I would have sworn that language was from Against Jovinian, but I can't seem to find it right now. Jerome does discuss children eating their aged parents (a practice described by some credulous, I think, anthropologists), and doesn't, so far as I can sense, entirely disapprove of this mode of piety. There's also something similar in Poggio Bracciolini's Facezie, CXXXII, “De Iudaeo Mortuo Assumpto Ignoranter in Cibum Per Florentinum,” in which a Florentine (presumably Christian) unwittingly consumes the spiced corpse of a Jew whose dismembered body had been concealed in a jug. The Florentine eventually knows that he has become the tomb of the dead Jew ("tandem cognovit Florentinus se Iudaei sepulchrum esse").
Now, the problem with my problem with the word 'cannibalism' is the sin of a good conscience. I don't want to imagine I've sidestepped all the colonialist fantasies simply by using "anthropophagy" where I can. It's likely it's just a buffer word between me and my participation in Western othering discourses. A few articles on that:
King, C. Richard. “The (Mis)uses of Cannibalism in Contemporary Cultural Critique.” Diacritics 30 (2000): 106-23.
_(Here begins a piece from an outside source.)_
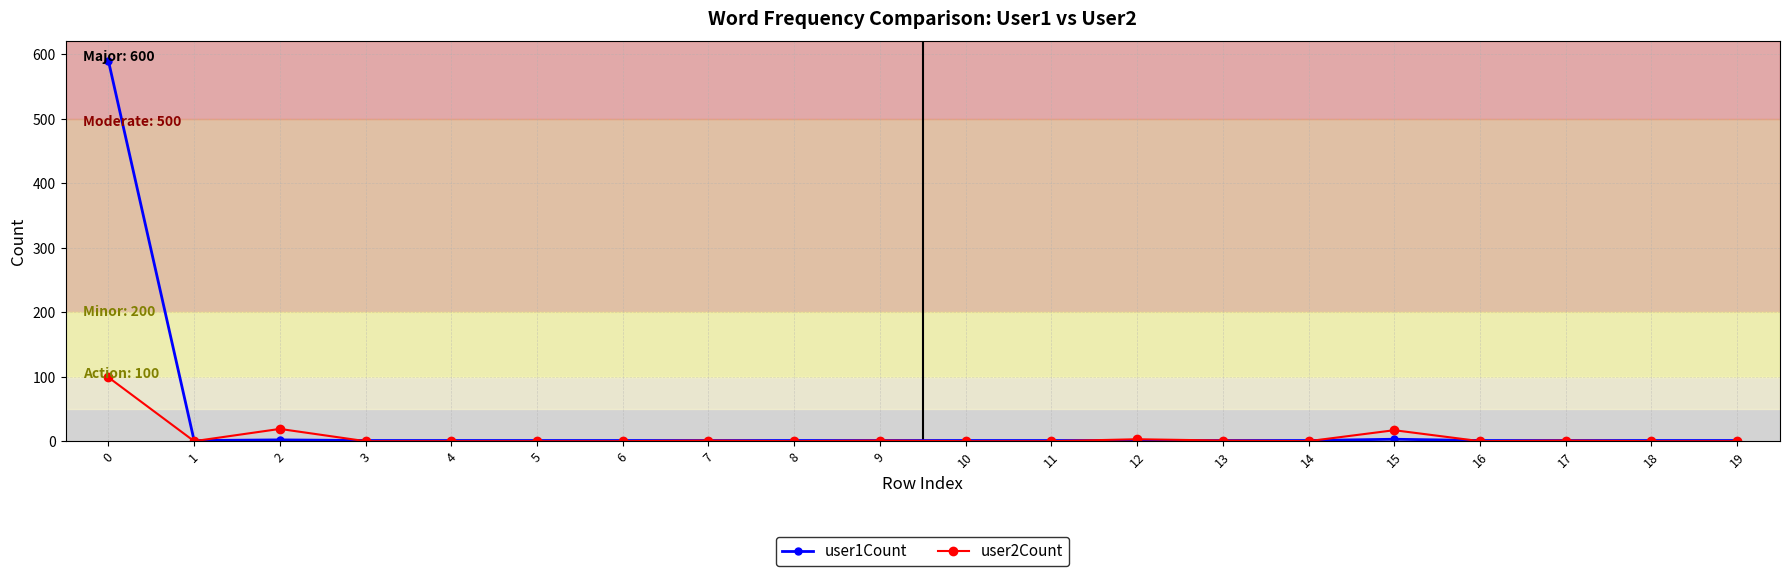

At how many categories does at least one series exceed 374?

1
Latham, Rob. “Cannibals and Kitchen Sinks [Review of Priscilla Walton, Our Cannibals, Ourselves].” Contemporary Literature 47 (2006): 502-04.
Have you read this yet?
Price, Merrall Llewelyn. Consuming Passions: The Uses of Cannibalism in Late Medieval and Early Modern Europe, Medieval History and Culture 20. New York: Routledge, 2003.